Командир Александр Граббе, получив еще несколько ранений, осел, истекая кровью на землю с перебитым пулей позвоночником, но не выпустил из рук оружие, приготовленное к последней схватке. Принявший командование остатками отряда поручик лейб-гвардии Гродненского гусарского полка Александр Николаевич Витмер пересчитал способных драться – их осталось семеро – 2 офицера, 3 линейца и 2 донца. Тем временем горизонт заслонила темная масса, сверкавшая вверху на солнце стеной кос…
Отчаявшись сломить израненных русских, шляхтичи согнали крестьян из ближайших селений и погнали толпой на окруженных. В надежде, что последние пули и клинки героев увязнут в массе этого заградотряда. (Впервые подобную практику использовал во время первого антироссийского мятежа в 1790-е Тадеуш Костюшко).
Поняв, что развязка близка, новый командир попытался спасти хотя бы тяжелораненых, вроде 17-летнего корнета Сергея Дмитриевича Ермолова, получившего несколько тяжелых ранений. Махнув белым платком, поручик обратился к неприятелям, надеясь на их «шляхетное благородство» в отношении юноши, который, невзирая на перебитые пулями обе ноги, был категорически против выхода из боя. Польские командиры сделали вид, что прекращают стрелять. Однако их пехота и кавалерия продолжили движение вперед, сжимая кольцо. Видя, что спасти раненых не получается, казаки дали последний «залп» двумя последними пулями. После чего остатки способных держать оружие русских кинулись на врага.
Барельеф на памятнике «Дело под Сендзеёвцами» (уничтожен после 1917-го): «Умирающие штабс-ротмистр Граббе и корнет Ермолов».

[Сохранённые записи данных]

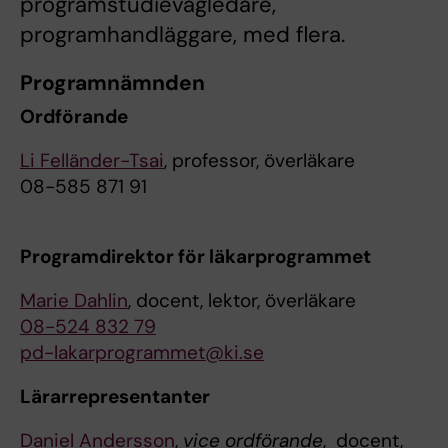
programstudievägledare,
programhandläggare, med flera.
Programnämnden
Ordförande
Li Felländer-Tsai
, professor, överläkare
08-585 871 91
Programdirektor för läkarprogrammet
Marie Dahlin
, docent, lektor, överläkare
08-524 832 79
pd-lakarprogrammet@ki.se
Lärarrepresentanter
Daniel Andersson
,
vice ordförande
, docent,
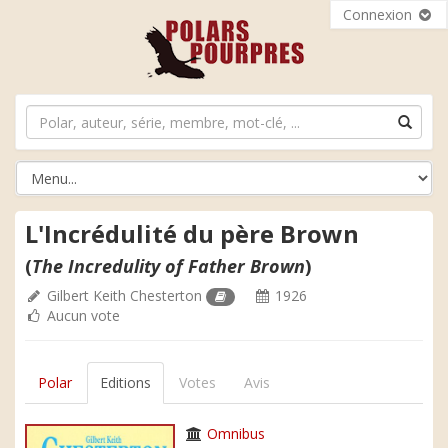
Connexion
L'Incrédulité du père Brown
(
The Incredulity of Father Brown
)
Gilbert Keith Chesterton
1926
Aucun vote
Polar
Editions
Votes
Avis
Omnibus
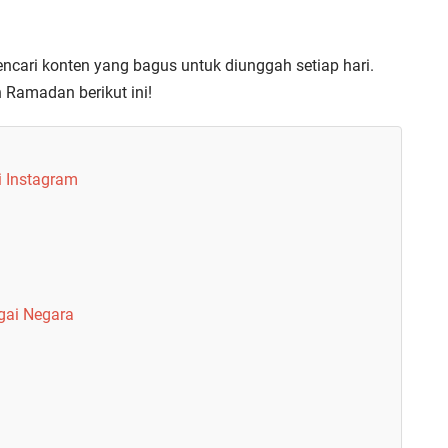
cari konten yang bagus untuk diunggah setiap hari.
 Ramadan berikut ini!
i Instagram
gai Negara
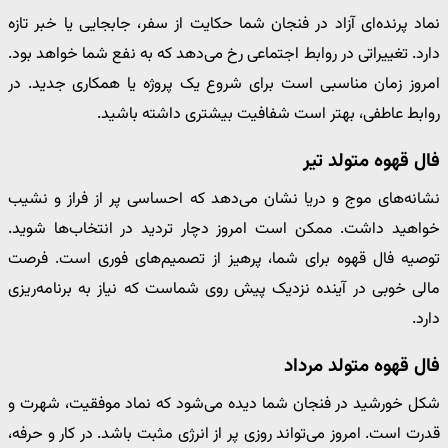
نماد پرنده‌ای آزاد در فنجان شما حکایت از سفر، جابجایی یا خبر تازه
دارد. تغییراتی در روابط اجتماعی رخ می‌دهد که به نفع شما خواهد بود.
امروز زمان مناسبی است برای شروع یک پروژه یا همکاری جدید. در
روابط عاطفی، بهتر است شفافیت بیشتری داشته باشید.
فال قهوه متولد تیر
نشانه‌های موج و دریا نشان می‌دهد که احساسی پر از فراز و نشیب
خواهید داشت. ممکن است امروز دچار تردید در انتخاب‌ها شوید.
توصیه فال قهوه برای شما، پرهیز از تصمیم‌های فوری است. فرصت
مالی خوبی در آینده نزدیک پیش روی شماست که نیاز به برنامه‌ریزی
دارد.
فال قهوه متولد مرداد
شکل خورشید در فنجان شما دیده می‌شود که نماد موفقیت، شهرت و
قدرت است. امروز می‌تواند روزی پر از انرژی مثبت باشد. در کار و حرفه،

==

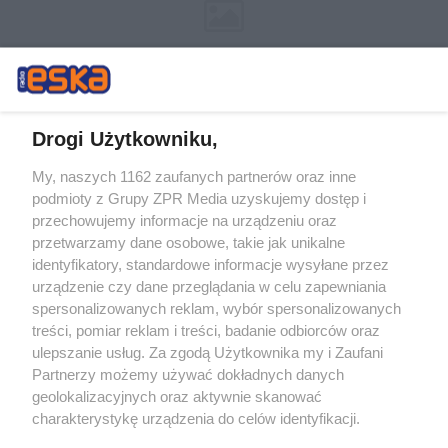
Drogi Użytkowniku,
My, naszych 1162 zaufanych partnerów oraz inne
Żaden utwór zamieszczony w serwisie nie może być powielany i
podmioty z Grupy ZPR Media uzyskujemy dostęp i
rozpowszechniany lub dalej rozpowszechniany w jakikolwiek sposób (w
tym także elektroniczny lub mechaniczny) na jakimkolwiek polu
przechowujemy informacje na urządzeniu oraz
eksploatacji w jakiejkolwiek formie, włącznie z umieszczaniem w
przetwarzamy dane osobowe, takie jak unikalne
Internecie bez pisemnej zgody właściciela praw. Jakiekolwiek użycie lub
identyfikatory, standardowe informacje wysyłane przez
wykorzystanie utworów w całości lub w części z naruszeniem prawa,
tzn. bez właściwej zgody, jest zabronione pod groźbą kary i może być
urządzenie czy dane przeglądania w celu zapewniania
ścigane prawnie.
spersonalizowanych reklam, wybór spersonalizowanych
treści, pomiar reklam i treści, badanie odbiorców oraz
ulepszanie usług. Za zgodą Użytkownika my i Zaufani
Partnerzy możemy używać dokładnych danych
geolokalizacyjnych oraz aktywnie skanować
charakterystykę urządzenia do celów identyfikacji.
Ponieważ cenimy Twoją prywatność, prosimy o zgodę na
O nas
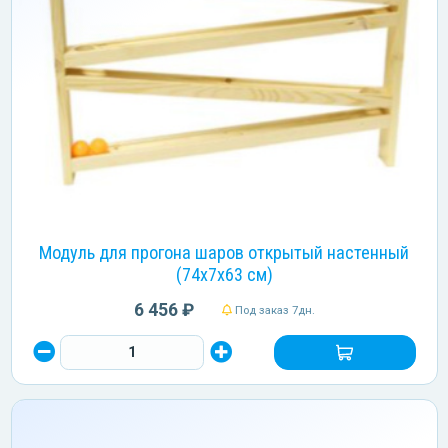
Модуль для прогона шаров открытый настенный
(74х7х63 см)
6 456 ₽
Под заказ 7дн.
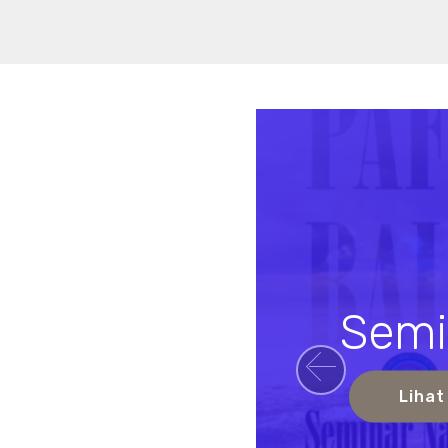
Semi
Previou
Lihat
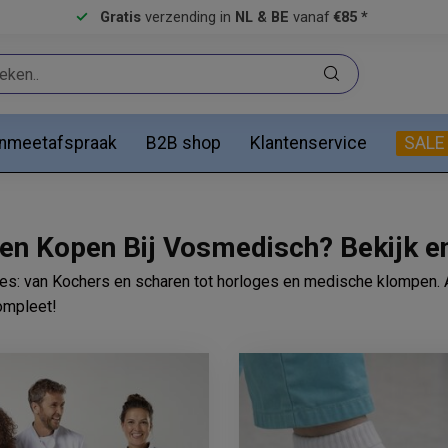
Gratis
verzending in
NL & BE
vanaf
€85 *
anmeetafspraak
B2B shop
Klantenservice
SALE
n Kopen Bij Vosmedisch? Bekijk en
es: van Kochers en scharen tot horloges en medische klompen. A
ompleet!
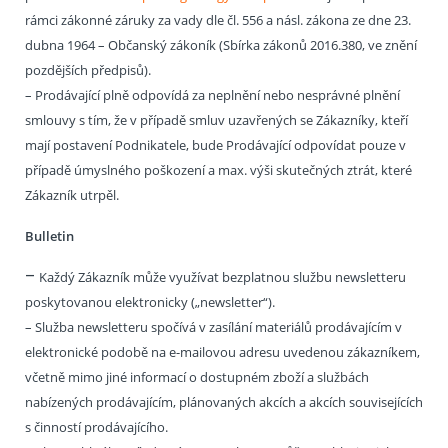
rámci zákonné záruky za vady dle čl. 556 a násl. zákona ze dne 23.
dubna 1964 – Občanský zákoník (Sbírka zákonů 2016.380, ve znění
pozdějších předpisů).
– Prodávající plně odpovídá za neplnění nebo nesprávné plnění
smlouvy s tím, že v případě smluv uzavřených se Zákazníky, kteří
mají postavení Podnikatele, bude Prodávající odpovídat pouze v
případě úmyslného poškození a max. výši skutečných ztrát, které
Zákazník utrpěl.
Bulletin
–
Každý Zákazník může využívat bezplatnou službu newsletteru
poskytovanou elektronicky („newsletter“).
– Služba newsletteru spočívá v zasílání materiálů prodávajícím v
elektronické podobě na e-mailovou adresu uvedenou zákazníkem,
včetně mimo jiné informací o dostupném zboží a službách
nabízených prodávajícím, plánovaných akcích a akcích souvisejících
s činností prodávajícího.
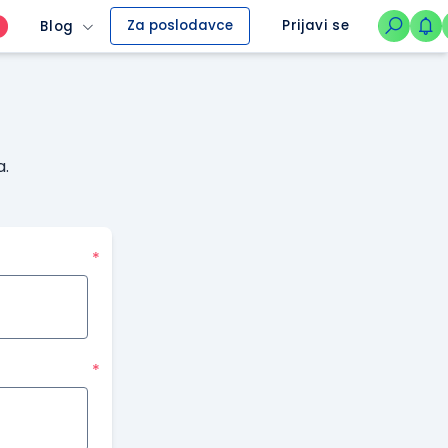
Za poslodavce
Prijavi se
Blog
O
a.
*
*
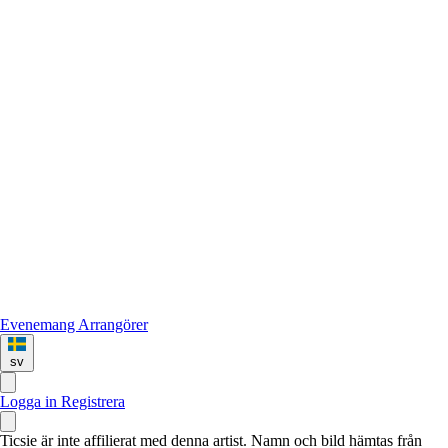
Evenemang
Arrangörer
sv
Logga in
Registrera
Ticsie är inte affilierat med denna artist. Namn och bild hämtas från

--

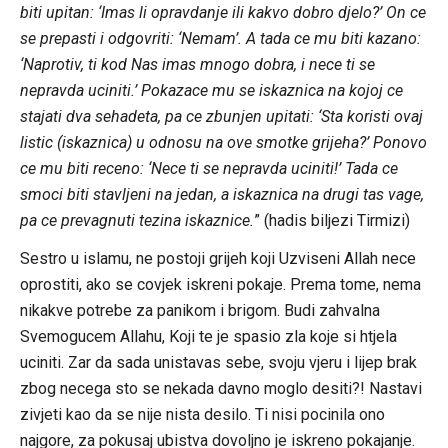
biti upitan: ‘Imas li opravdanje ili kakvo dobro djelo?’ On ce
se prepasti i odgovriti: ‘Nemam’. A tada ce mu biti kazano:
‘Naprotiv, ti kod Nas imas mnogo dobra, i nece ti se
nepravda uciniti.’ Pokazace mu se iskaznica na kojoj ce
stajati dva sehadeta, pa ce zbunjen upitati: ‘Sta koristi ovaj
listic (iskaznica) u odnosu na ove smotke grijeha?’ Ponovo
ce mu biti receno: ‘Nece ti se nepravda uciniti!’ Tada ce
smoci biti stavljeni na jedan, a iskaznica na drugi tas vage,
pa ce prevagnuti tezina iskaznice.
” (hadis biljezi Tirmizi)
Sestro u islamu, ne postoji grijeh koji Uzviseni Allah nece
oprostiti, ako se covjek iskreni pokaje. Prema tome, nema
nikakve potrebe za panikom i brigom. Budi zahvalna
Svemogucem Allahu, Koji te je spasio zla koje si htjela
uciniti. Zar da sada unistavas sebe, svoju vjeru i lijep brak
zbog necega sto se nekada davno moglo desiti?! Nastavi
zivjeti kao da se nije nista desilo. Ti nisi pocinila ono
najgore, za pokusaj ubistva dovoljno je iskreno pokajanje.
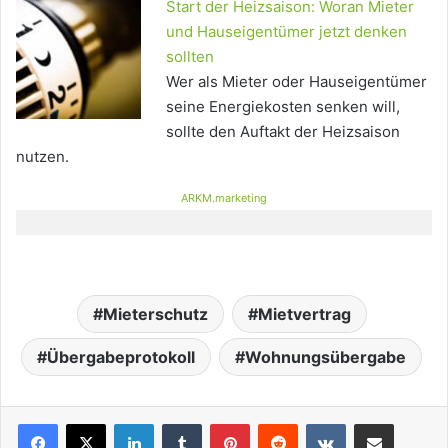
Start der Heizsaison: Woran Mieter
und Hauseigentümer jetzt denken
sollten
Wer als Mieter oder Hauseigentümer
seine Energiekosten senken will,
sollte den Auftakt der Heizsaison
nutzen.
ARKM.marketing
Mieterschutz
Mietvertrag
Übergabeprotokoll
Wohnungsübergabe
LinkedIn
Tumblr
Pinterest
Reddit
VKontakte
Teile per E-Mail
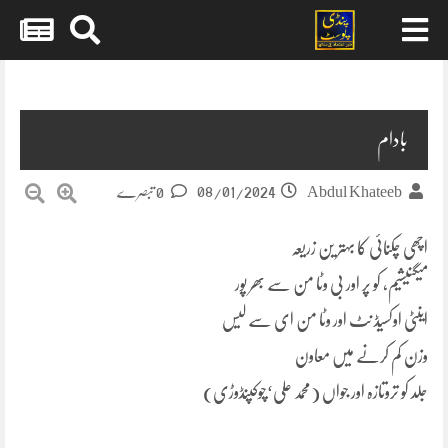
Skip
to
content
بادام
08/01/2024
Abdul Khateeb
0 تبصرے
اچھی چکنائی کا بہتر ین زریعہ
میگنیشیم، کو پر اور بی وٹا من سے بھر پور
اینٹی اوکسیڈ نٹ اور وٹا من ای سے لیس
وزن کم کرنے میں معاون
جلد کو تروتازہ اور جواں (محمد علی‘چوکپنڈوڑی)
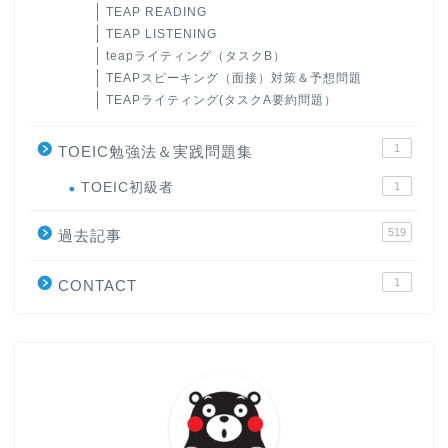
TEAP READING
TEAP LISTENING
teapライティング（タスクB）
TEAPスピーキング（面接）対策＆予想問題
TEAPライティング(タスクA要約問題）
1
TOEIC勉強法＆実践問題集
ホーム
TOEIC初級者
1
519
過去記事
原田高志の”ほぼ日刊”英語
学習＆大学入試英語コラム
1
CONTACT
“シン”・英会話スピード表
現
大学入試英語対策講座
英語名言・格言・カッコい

**ЗАДАНИЯ:**
1. Перечислите всех людей, которые названы в тексте о бое под Сендзеёвцами по имени и фамилии.
2. Продолжите текст о бое под Сендзеёвцами после его последней фразы.

**ВАШИ ОТВЕТЫ:**
1.
- Александр Граббе
- Александр Николаевич Витмер
- Сергей Дмитриевич Ермолов
- Тадеуш Костюшко

2.
«Треск пальбы, крики, стоны и посреди всего этого густой лес кос, потрясаемых в воздухе, вот во что обратилось кладбище», - вспоминает один из участников. Почти все гусары и казаки, бившиеся пока руки, сжимавшие клинки, имели место для взмаха, погибли. В живых осталось только 4 израненных человека…
Когда основные силы Гродненского гусарского полка вступили в Сендзеёвице, их взорам «представилась картина, которая никогда не забудется никем ее видевшим. У опушки леса раскидывалось кладбище, низенький забор которого был пробит как решето. Среди могил и крестов лежало до двадцати трупов, частью обнаженных, разрубленных страшными ударами кос и плавающих в крови, которая наполнила углубления между могилами и далеко ручьями разлилась по скошенной траве… Фоном этой ужасной картины служили сгоревшие хижины поселян».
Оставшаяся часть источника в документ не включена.